TEXTE À LIRE:
----

L'article 2 du projet d'arrêté liste l'ensemble des données traitées par ce dispositif. Il s'agit du NIR, des nom(s) de naissance et d'usage, des prénom(s) de naissance, des date (jour, mois, année) et lieu (commune, département, pays) de naissance. Concrètement, les contribuables se voient proposer une fiche rassemblant les données d'identité dont dispose l'administration fiscale et permettant d'apporter les éventuels correctifs et compléments nécessaires.
Au regard du cadre juridique applicable, la commission considère que ces données sont adéquates, pertinentes et non excessives au regard des finalités poursuivies par le traitement de la DGFiP, conformément à l'article 6 (3°) de la loi« informatique et libertés ».
Elle rappelle toutefois que la fourniture du NIR par les contribuables concernés est facultative. Elle prend acte de ce que, à sa demande, l'article 2 du projet d'arrêté sera précisé en ce sens.
La durée de conservation des données collectées par le téléservice est de quatre mois à compter de la mise à disposition de la déclaration des revenus depuis l'espace utilisateur du site « impots.gouv.fr ». Il s'agit d'une durée maximale à compter du premier jour de la période de collecte, ce qui est précisé à l'article 3 du projet d'arrêté.
Interrogé sur ce point, le ministère a précisé que ce délai est calculé sur la base d'une période d'ouverture du téléservice de trois mois, augmentée d'un mois pour transmettre et traiter, au sein du référentiel PERS, les données à certifier par l'intermédiaire du RNIPP.
En tout état de cause. la commission rappelle que cette durée concerne uniquement les données traitées au sein du téléservice et se distingue de la durée de conservation des mêmes données au sein du référentiel PERS.
Elle estime que cette durée n'excède pas la durée nécessaire à la finalité poursuivie par le traitement mis en œuvre, conformément à l'article 6 (5°) de la loi« informatique et libertés ».
Sur les destinataires des données :
Le projet d'arrêté ne prévoit pas que des personnels aient directement accès aux données traitées dans le cadre du téléservice de collecte. L'article 4 prévoit néanmoins que l'ensemble de ces données sont transmises au référentiel « PERS ».

----

DONNÉES BRUTES:
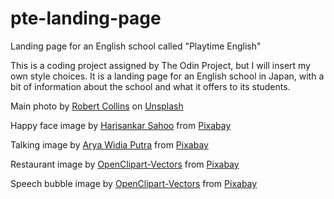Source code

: # pte-landing-page
Landing page for an English school called "Playtime English"

This is a coding project assigned by The Odin Project, but I will insert my own style choices. It is a landing page for an English school in Japan, with a bit of information about the school and what it offers to its students.

Main photo by <a href="https://unsplash.com/@robbie36?utm_content=creditCopyText&utm_medium=referral&utm_source=unsplash">Robert Collins</a> on <a href="https://unsplash.com/photos/four-boy-playing-ball-on-green-grass-tvc5imO5pXk?utm_content=creditCopyText&utm_medium=referral&utm_source=unsplash">Unsplash</a>

Happy face image by <a href="https://pixabay.com/users/hsaart-8633812/?utm_source=link-attribution&utm_medium=referral&utm_campaign=image&utm_content=8872890">Harisankar Sahoo</a> from <a href="https://pixabay.com//?utm_source=link-attribution&utm_medium=referral&utm_campaign=image&utm_content=8872890">Pixabay</a>
      
Talking image by <a href="https://pixabay.com/users/arya_w_putra-20804497/?utm_source=link-attribution&utm_medium=referral&utm_campaign=image&utm_content=9046390">Arya Widia Putra</a> from <a href="https://pixabay.com//?utm_source=link-attribution&utm_medium=referral&utm_campaign=image&utm_content=9046390">Pixabay</a>     
      
Restaurant image by <a href="https://pixabay.com/users/openclipart-vectors-30363/?utm_source=link-attribution&utm_medium=referral&utm_campaign=image&utm_content=146963">OpenClipart-Vectors</a> from <a href="https://pixabay.com//?utm_source=link-attribution&utm_medium=referral&utm_campaign=image&utm_content=146963">Pixabay</a>

Speech bubble image by <a href="https://pixabay.com/users/openclipart-vectors-30363/?utm_source=link-attribution&utm_medium=referral&utm_campaign=image&utm_content=151341">OpenClipart-Vectors</a> from <a href="https://pixabay.com//?utm_source=link-attribution&utm_medium=referral&utm_campaign=image&utm_content=151341">Pixabay</a>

----

SÉRIE D'EXERCICES:
• A. Relevez, dans le texte à lire, toutes les données que l'article 2 du projet d'arrêté énumère comme traitées par le dispositif.
• B. Traduisez en anglais, s'il vous plaît, cette phrase du texte à lire : « Le projet d'arrêté ne prévoit pas que des personnels aient directement accès aux données traitées dans le cadre du téléservice de collecte. »
• C. Prolongez le texte à lire, consacré au téléservice de collecte des données d'identité des contribuables, après sa dernière phrase.
Les lignes n'interviennent en rien dans ce travail.

CORRIGÉ DES EXERCICES:
• A.
- le NIR
- les nom(s) de naissance et d'usage
- les prénom(s) de naissance
- la date de naissance (jour, mois, année)
- le lieu de naissance (commune, département, pays)

• B. The draft order does not provide for any staff to have direct access to the data processed as part of the collection online service.

• C.
Ainsi, seuls les personnels habilités mentionnés dans l'arrêté du 17 janvier 2008 susvisé auront accès à ces données. Le service de l'INSEE est également rendu destinataire des données nécessaires à l'interrogation du RNIPP et à la certification des données d'état civil.
Ces personnes ayant un intérêt légitime à accéder aux données compte tenu de leurs attributions, ce point n'appelle pas d'observation de la commission.
Sur l'information et les droits des personnes concernées :
Il est prévu que les personnes soient informées des motifs de la collecte du NIR (améliorer l'identification et éviter la confusion avec une autre personne) par l'affichage d'une « infobulle » à partir du champ de saisie du NIR. Elles seront également informées du caractère facultatif de cette collecte et des documents sur lesquels le « numéro de sécurité sociale » (le NIR) peut être trouvé (carte Vitale, bulletin de paye ou relevé de sécurité sociale). Il est enfin prévu que les personnes soient informées par le biais d'un « lien renvoyant vers les mentions CNIL du site “impots.gouv.fr” qui seront enrichies des informations sur ce nouveau traitement ».
La commission considère que les modalités pratiques pour informer les contribuables concernés revêtent une importance particulière en raison des données traitées et du caractère exceptionnel de la collecte du NIR de nombreux contribuables.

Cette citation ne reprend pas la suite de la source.